§ **Exercise goal**:
Please give again exactly the lines from the top of the material through the line with "- Use NatSpec comments for all functions"; omit each picture.

§ **Data for this exercise**:
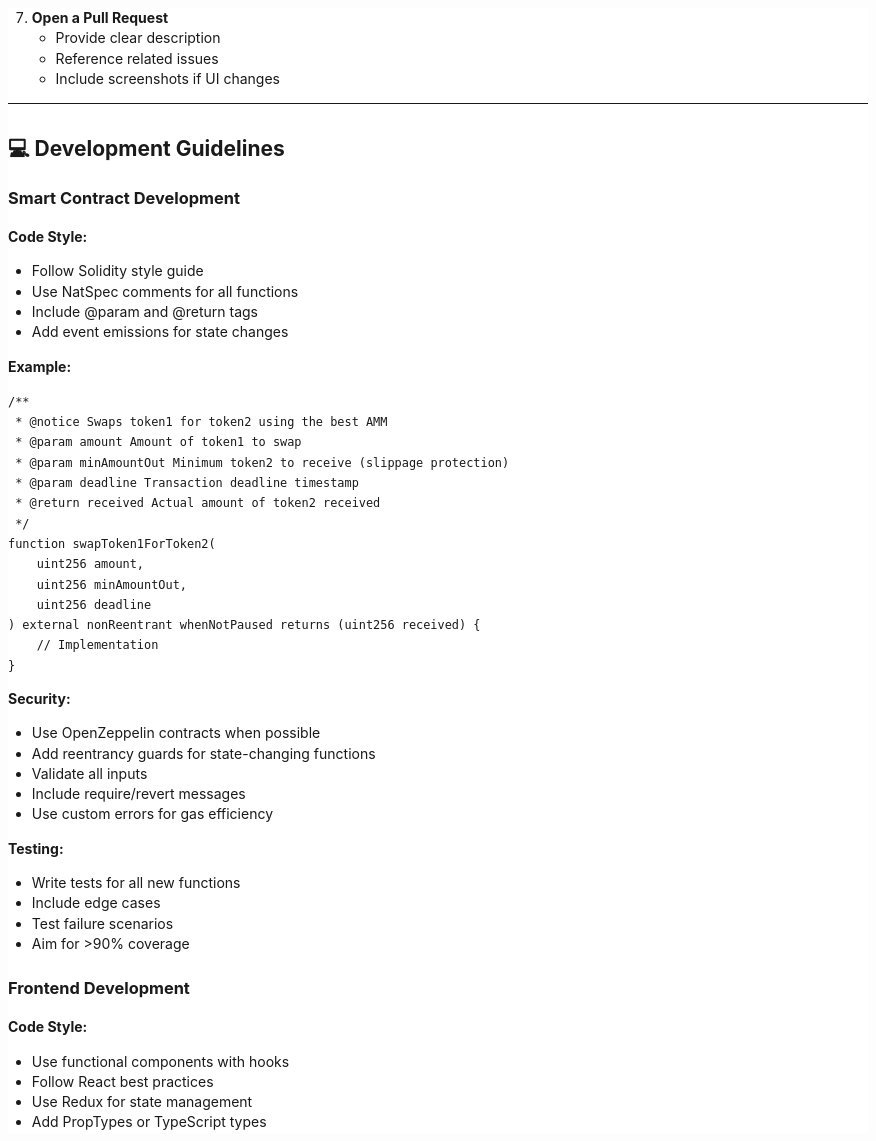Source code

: 7. **Open a Pull Request**
   - Provide clear description
   - Reference related issues
   - Include screenshots if UI changes

---

## 💻 Development Guidelines

### Smart Contract Development

**Code Style:**
- Follow Solidity style guide
- Use NatSpec comments for all functions
- Include @param and @return tags
- Add event emissions for state changes

**Example:**
```solidity
/**
 * @notice Swaps token1 for token2 using the best AMM
 * @param amount Amount of token1 to swap
 * @param minAmountOut Minimum token2 to receive (slippage protection)
 * @param deadline Transaction deadline timestamp
 * @return received Actual amount of token2 received
 */
function swapToken1ForToken2(
    uint256 amount,
    uint256 minAmountOut,
    uint256 deadline
) external nonReentrant whenNotPaused returns (uint256 received) {
    // Implementation
}
```

**Security:**
- Use OpenZeppelin contracts when possible
- Add reentrancy guards for state-changing functions
- Validate all inputs
- Include require/revert messages
- Use custom errors for gas efficiency

**Testing:**
- Write tests for all new functions
- Include edge cases
- Test failure scenarios
- Aim for >90% coverage

### Frontend Development

**Code Style:**
- Use functional components with hooks
- Follow React best practices
- Use Redux for state management
- Add PropTypes or TypeScript types
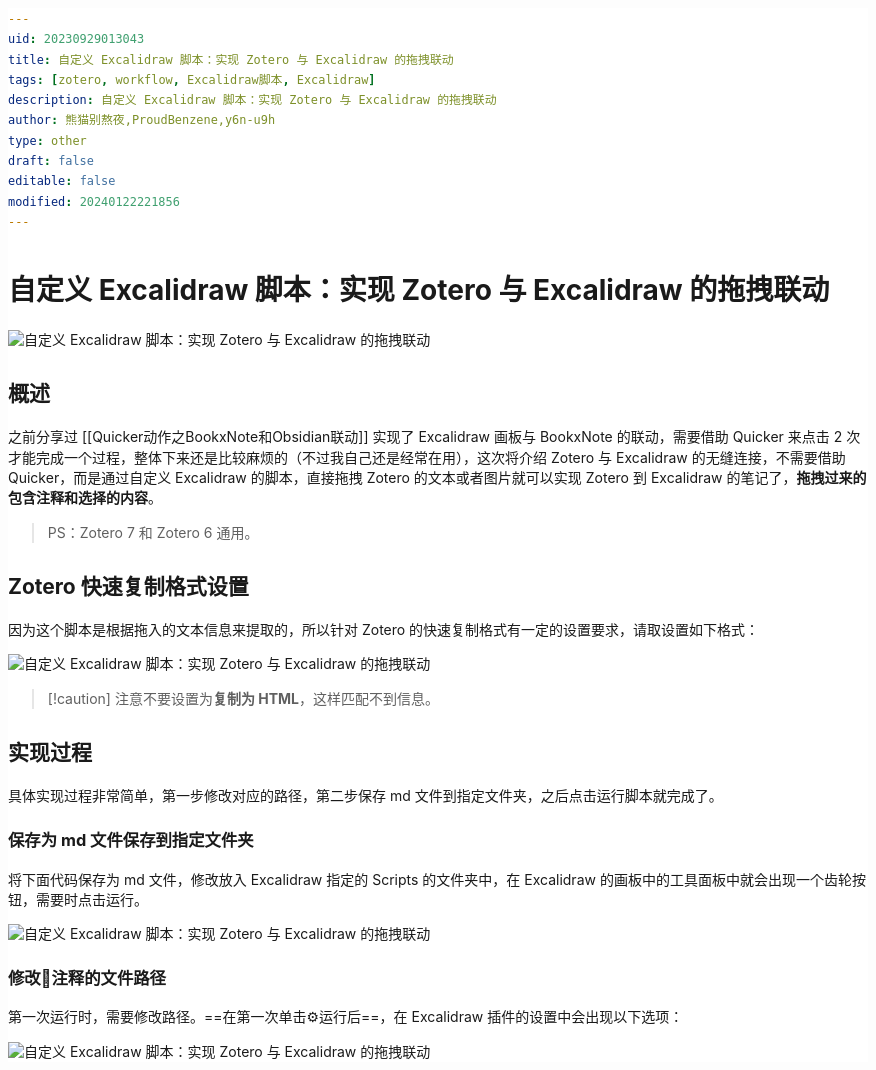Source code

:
```yaml
---
uid: 20230929013043
title: 自定义 Excalidraw 脚本：实现 Zotero 与 Excalidraw 的拖拽联动
tags: [zotero, workflow, Excalidraw脚本, Excalidraw]
description: 自定义 Excalidraw 脚本：实现 Zotero 与 Excalidraw 的拖拽联动
author: 熊猫别熬夜,ProudBenzene,y6n-u9h
type: other
draft: false
editable: false
modified: 20240122221856
---
```


# 自定义 Excalidraw 脚本：实现 Zotero 与 Excalidraw 的拖拽联动

![自定义 Excalidraw 脚本：实现 Zotero 与 Excalidraw 的拖拽联动](https://cdn.pkmer.cn/images/Zotero%20to%20Excalidraw.png!pkmer)

## 概述

之前分享过 [[Quicker动作之BookxNote和Obsidian联动]] 实现了 Excalidraw 画板与 BookxNote 的联动，需要借助 Quicker 来点击 2 次才能完成一个过程，整体下来还是比较麻烦的（不过我自己还是经常在用），这次将介绍 Zotero 与 Excalidraw 的无缝连接，不需要借助 Quicker，而是通过自定义 Excalidraw 的脚本，直接拖拽 Zotero 的文本或者图片就可以实现 Zotero 到 Excalidraw 的笔记了，**拖拽过来的包含注释和选择的内容**。

> PS：Zotero 7 和 Zotero 6 通用。

## Zotero 快速复制格式设置

因为这个脚本是根据拖入的文本信息来提取的，所以针对 Zotero 的快速复制格式有一定的设置要求，请取设置如下格式：

![自定义 Excalidraw 脚本：实现 Zotero 与 Excalidraw 的拖拽联动](https://cdn.pkmer.cn/images/202401222218378.png!pkmer)

> [!caution] 注意不要设置为**复制为 HTML**，这样匹配不到信息。

## 实现过程

具体实现过程非常简单，第一步修改对应的路径，第二步保存 md 文件到指定文件夹，之后点击运行脚本就完成了。

### 保存为 md 文件保存到指定文件夹

将下面代码保存为 md 文件，修改放入 Excalidraw 指定的 Scripts 的文件夹中，在 Excalidraw 的画板中的工具面板中就会出现一个齿轮按钮，需要时点击运行。

![自定义 Excalidraw 脚本：实现 Zotero 与 Excalidraw 的拖拽联动](https://cdn.pkmer.cn/images/Pasted%20image%2020230929010229.png!pkmer)

### 修改📌注释的文件路径

第一次运行时，需要修改路径。==在第一次单击⚙️运行后==，在 Excalidraw 插件的设置中会出现以下选项：

![自定义 Excalidraw 脚本：实现 Zotero 与 Excalidraw 的拖拽联动](https://cdn.pkmer.cn/images/Pasted%20image%2020231029202243.png!pkmer)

§ **Response to this exercise**:
Source code

: 7. **Open a Pull Request**
   - Provide clear description
   - Reference related issues
   - Include screenshots if UI changes

---

## 💻 Development Guidelines

### Smart Contract Development

**Code Style:**
- Follow Solidity style guide
- Use NatSpec comments for all functions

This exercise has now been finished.